In a 5-4 ruling, the court removed all limits on how much money corporations can spend for or against political candidates. Some have said that, in effect, the activist judges have legalised bribery, and it’s hard to argue against that.
The court made two major errors: First, they continued the legal fiction that a corporation is “a person” in every respect and that then led them to their second error, that these non-existent persons have the same rights to “free speech” as real people.
Corporations are not people: They cannot vote and they cannot run for public office. Their managers and their owners (shareholders) are not necessarily even US Citizens or resident in the country, which means that foreigners are now free to buy American politicians by spending money for them or against their opponent. What politician, aided by such largesse, would oppose the wishes of their benefactor?
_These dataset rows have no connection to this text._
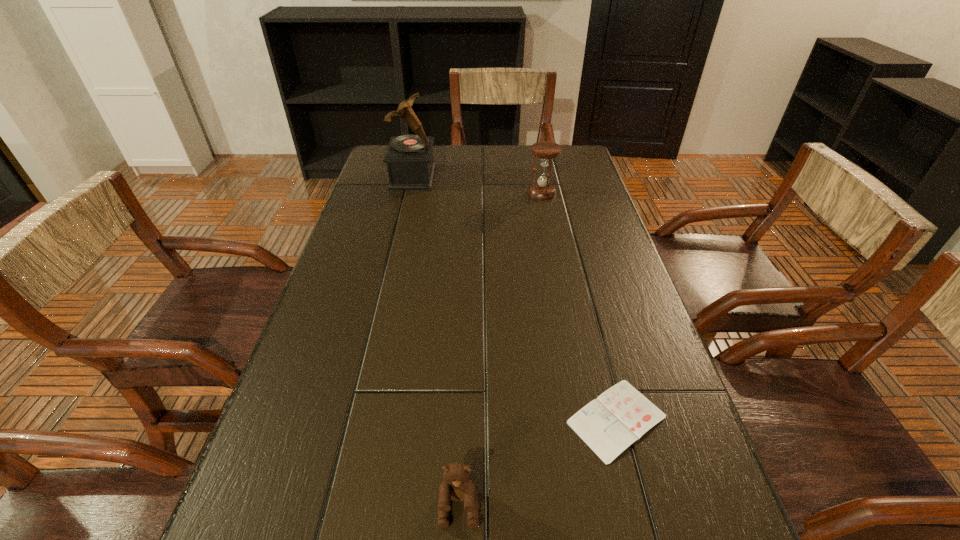
Image resolution: width=960 pixels, height=540 pixels. I want to click on object that is positioned at the far edge, so click(409, 158).

Locate an element on the screen. object that is positioned at the left edge is located at coordinates (x=409, y=158).

The height and width of the screenshot is (540, 960). Find the location of `hourglass at the right edge`. hourglass at the right edge is located at coordinates (545, 151).

Where is `diary that is at the right edge`? The image size is (960, 540). diary that is at the right edge is located at coordinates (621, 415).

The width and height of the screenshot is (960, 540). Find the location of `object that is at the far left corner`. object that is at the far left corner is located at coordinates (409, 158).

In the image, there is a desktop. Where is `free space at the far edge`? The image size is (960, 540). free space at the far edge is located at coordinates (435, 152).

The width and height of the screenshot is (960, 540). What are the coordinates of `vacant space at the left edge of the desktop` in the screenshot? It's located at (295, 431).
The rightwing, especially the Republican Leadership in Congress, has declared it a “victory” for the First Amendment. What they meant was a victory for their campaign finances, more likely, because there’s no way that stacking the deck so dramatically against ordinary citizens and their interests is victory for anything apart from the interests of the corporate elites.
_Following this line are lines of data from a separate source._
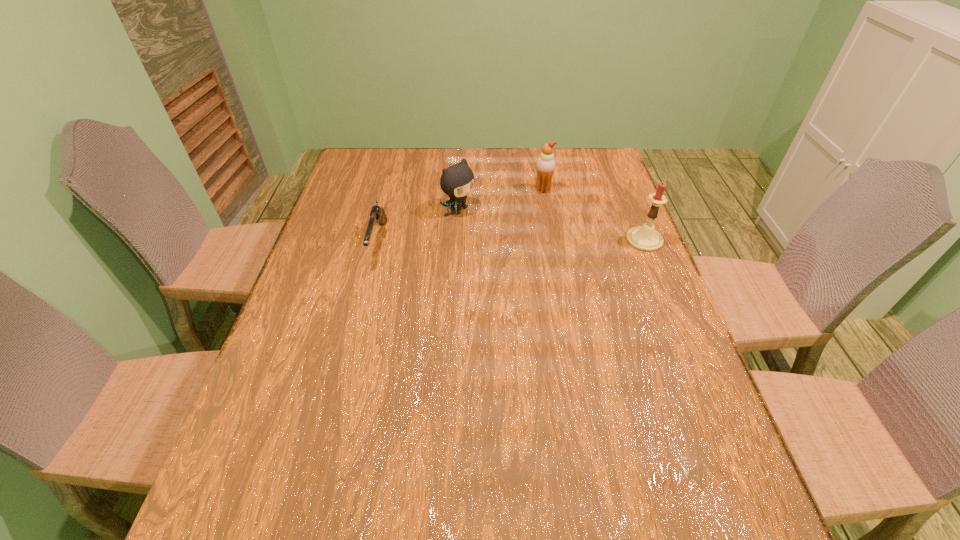
Find the location of a particular element. The image size is (960, 540). vacant space at the far right corner is located at coordinates (573, 163).

I want to click on free space that is in between the shortest object and the rightmost object, so click(512, 241).

Locate an element on the screen. The width and height of the screenshot is (960, 540). free space between the rightmost object and the icecream is located at coordinates (593, 215).

The width and height of the screenshot is (960, 540). Find the location of `unoccupied position between the icecream and the rightmost object`. unoccupied position between the icecream and the rightmost object is located at coordinates (593, 215).

I want to click on free area in between the rightmost object and the shortest object, so click(512, 241).

Locate an element on the screen. vacant space that's between the leftmost object and the kitten is located at coordinates (x=420, y=226).

At what (x,y) coordinates should I click in order to perform the action: click on empty space that is in between the icecream and the rightmost object. Please return your answer as a coordinate pair (x, y). The width and height of the screenshot is (960, 540). Looking at the image, I should click on (593, 215).

Where is `free space between the candle and the shortest object`? free space between the candle and the shortest object is located at coordinates (512, 241).

Locate an element on the screen. The width and height of the screenshot is (960, 540). free space between the second object from right to left and the shortest object is located at coordinates (461, 215).

This screenshot has width=960, height=540. Identify the location of vacant space that is in between the third object from left to right and the shortest object. (461, 215).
Of course, there’s already the stench of special interest money in US politics, but this ruling will allow corporations to throw their money around openly. Unions will be free to spend money, too, but after decades of union-busting efforts by government and the corporate elites, unions collectively have less money available to them many large corporations.
The Framers of the Constitution could never have imagined today’s trans-national corporations. Had they done so, they would’ve forbidden corporate interference in elections. Any claim to the contrary betrays a fundamental misunderstanding or ignorance of the Founders’ suspicion of power being concentrated in too few hands.
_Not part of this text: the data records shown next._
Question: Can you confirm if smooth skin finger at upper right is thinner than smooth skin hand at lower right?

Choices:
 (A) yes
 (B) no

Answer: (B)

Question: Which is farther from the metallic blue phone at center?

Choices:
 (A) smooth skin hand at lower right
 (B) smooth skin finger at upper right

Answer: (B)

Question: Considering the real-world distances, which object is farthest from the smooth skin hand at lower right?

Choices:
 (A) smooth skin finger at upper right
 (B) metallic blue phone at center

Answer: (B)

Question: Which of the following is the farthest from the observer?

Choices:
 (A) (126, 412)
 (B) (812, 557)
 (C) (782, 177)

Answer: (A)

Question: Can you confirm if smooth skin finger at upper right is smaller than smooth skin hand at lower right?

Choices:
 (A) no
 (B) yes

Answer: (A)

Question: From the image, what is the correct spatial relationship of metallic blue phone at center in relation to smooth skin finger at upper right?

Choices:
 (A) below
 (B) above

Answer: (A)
There are some ways this damage could be undone, short of removing the rightwing justices and replacing them with sensible moderates. First, the Electoral College could be abolished, making individual states less important and making targeted spending by the corporate elites less effective. Failing that, Electoral Votes should be allocated by Congressional District, and not “winner takes all”.
Second, all elections should be Instant Run-off Voting. This would break the monopoly of the two parties as well as make it harder for corporate elites to target races because the result is less predictable.
But to be truly safe from the corporate elites, a future saner court will have to reverse this decision.
Update 23 January – Roger Green has posted an interesting look at part of this: "Earl Warren Would Have Hated the Citizens United Ruling".